The structural basis of the interaction of human relaxins with their receptors.

人类松弛素与其受体相互作用的结构基础。

• 批准号: nhmrc : 350284
• 负责人: Prof Geoffrey Tregear
• 金额: $ 32.61万
• 依托单位: The University of Melbourne
• 依托单位国家: 澳大利亚
• 项目类别: NHMRC Project Grants
• 财政年份: 2005
• 资助国家: 澳大利亚
• 起止时间: 2005-01-01 至 2007-12-31
• 项目状态: 已结题
• 来源: https://researchdata.edu.au/structural-basis-interaction-relaxins-receptors/77611
• 关键词: structural; basis; interaction; human; relaxins

Human Gene 2 (H2) relaxin is a peptide hormone structurally related to insulin and has numerous biological actions related to its roles during pregnancy. It exerts these primarily by inducing the breakdown of collagen and the formation of new blood vessels while simultaneously stimulating tissue growth and inhibiting cell death. Its functions have led to several potential therapeutic roles for relaxin being explored. These include the treatment of fibrotic disorders and peripheral vascular disease. H2 relaxin is the principal expression product in vivo and has been shown to exert a wide range of physiological responses beyond those normally associated with pregnancy. We have recently discovered another human - H3 - relaxin that is expressed primarily in the brain which strongly suggests a neuropeptide role. Surprisingly, H2 and 3 relaxins each act via different G-protein coupled receptors. We will perform detailed structure-function studies to determine how these relaxins impart their specific biological actions. Modern chemical synthesis protocols will be used to prepare each of these complex peptides in adequate quantities for detailed secondary and tertiary structural study. Analogues containing modified residues and global domains will be prepared and assayed for characteristic relaxin agonist and antagonist activity. Sophisticated biomolecular interaction analyses will be used to identify differences in receptor binding regions for the two relaxins. The results, together with those obtained by three-dimensional structural analysis using NMR spectroscopy, will allow us to ultimately define the key features of the H2 and 3 hormones that are responsible for selective receptor binding and specific relaxin activity. We will then be able to design smaller, more stable, orally active relaxin mimetics. Such compounds will have great potential for therapeutic application in the treatment of fibrosis or as biological and pharmacological probes of relaxin action.

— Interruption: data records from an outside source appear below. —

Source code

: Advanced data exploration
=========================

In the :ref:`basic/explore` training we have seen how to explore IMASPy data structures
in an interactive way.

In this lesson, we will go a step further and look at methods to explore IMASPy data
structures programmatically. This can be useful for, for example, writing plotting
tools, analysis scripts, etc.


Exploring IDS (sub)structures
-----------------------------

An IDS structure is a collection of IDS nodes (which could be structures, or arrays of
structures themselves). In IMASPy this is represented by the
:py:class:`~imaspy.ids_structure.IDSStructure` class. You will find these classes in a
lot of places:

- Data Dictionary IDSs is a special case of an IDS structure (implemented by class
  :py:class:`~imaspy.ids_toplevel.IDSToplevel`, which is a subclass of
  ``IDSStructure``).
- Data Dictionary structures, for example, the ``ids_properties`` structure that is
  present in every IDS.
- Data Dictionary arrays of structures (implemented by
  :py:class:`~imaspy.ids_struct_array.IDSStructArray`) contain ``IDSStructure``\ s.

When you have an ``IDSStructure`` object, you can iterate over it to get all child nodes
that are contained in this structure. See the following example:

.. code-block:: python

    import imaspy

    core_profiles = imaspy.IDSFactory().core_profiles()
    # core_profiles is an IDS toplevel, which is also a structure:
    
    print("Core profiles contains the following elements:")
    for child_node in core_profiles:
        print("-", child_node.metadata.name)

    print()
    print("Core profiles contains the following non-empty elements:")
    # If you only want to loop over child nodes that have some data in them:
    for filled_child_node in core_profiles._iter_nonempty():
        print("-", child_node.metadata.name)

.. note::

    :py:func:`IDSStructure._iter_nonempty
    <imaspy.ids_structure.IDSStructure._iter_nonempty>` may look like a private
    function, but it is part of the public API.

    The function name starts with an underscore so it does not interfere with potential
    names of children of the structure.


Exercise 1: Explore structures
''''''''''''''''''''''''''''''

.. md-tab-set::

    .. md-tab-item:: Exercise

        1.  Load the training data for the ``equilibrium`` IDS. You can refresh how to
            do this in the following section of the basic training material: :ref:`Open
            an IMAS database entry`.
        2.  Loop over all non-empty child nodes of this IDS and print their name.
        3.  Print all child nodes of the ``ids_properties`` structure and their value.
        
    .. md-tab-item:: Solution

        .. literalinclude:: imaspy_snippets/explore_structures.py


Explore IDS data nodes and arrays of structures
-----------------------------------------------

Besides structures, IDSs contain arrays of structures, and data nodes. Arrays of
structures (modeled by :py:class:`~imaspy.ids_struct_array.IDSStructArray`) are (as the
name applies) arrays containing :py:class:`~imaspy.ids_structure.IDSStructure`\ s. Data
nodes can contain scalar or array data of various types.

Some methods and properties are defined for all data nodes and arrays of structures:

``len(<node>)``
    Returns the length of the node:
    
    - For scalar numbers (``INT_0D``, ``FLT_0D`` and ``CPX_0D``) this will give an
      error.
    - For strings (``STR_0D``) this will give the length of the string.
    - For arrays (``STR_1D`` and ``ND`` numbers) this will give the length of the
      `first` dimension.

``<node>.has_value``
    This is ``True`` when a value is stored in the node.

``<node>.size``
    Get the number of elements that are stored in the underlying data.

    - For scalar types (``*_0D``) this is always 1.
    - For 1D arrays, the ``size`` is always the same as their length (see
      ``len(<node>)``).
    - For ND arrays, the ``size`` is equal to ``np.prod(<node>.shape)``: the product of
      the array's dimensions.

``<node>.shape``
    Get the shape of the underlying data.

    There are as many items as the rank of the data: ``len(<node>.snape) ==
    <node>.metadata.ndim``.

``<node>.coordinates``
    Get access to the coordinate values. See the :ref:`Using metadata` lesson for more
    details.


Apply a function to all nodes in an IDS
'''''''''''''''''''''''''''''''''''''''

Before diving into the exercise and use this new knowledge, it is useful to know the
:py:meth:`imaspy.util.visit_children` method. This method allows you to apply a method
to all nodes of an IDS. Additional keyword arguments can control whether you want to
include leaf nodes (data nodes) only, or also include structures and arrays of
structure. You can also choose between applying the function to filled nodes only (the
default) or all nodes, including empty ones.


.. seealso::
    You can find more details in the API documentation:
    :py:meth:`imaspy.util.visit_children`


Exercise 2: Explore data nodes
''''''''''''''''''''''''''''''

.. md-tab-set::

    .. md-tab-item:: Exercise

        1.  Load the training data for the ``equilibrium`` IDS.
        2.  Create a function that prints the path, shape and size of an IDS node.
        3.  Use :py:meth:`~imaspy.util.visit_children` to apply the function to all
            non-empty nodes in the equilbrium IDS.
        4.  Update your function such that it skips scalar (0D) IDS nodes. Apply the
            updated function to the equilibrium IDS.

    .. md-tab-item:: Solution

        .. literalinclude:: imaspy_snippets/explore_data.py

人类基因2(H2)松弛素是一种结构上与胰岛素相关的多肽激素，在妊娠过程中具有许多与其作用相关的生物学作用。它主要通过诱导胶原蛋白的分解和新血管的形成来发挥这些作用，同时刺激组织生长和抑制细胞死亡。它的功能已经导致了松弛素的几个潜在的治疗作用被探索。这些包括纤维疾病和外周血管疾病的治疗。H2松弛素是体内的主要表达产物，已被证明除了通常与怀孕有关的生理反应外，还具有广泛的生理反应。我们最近发现了另一种主要在大脑中表达的人类-H3-松弛素，这强烈表明了神经肽的作用。令人惊讶的是，H2和3松弛蛋白各自通过不同的G蛋白偶联受体发挥作用。我们将进行详细的结构-功能研究，以确定这些松弛蛋白是如何赋予它们特定的生物学作用的。将使用现代化学合成方案来制备这些复杂多肽中的每一个，以进行详细的二级和三级结构研究。将制备含有修饰残基和全局结构域的类似物，并对其特征松弛素激动剂和拮抗剂活性进行检测。复杂的生物分子相互作用分析将被用来识别这两种松弛素受体结合区的差异。这些结果，再加上核磁共振三维结构分析的结果，将使我们最终确定H2和3激素的关键特征，这些激素负责选择性受体结合和特定的松弛活性。然后，我们将能够设计出更小、更稳定、具有口服活性的松弛素类药物。这些化合物将在治疗纤维化或作为松弛作用的生物和药理探针方面具有巨大的应用潜力。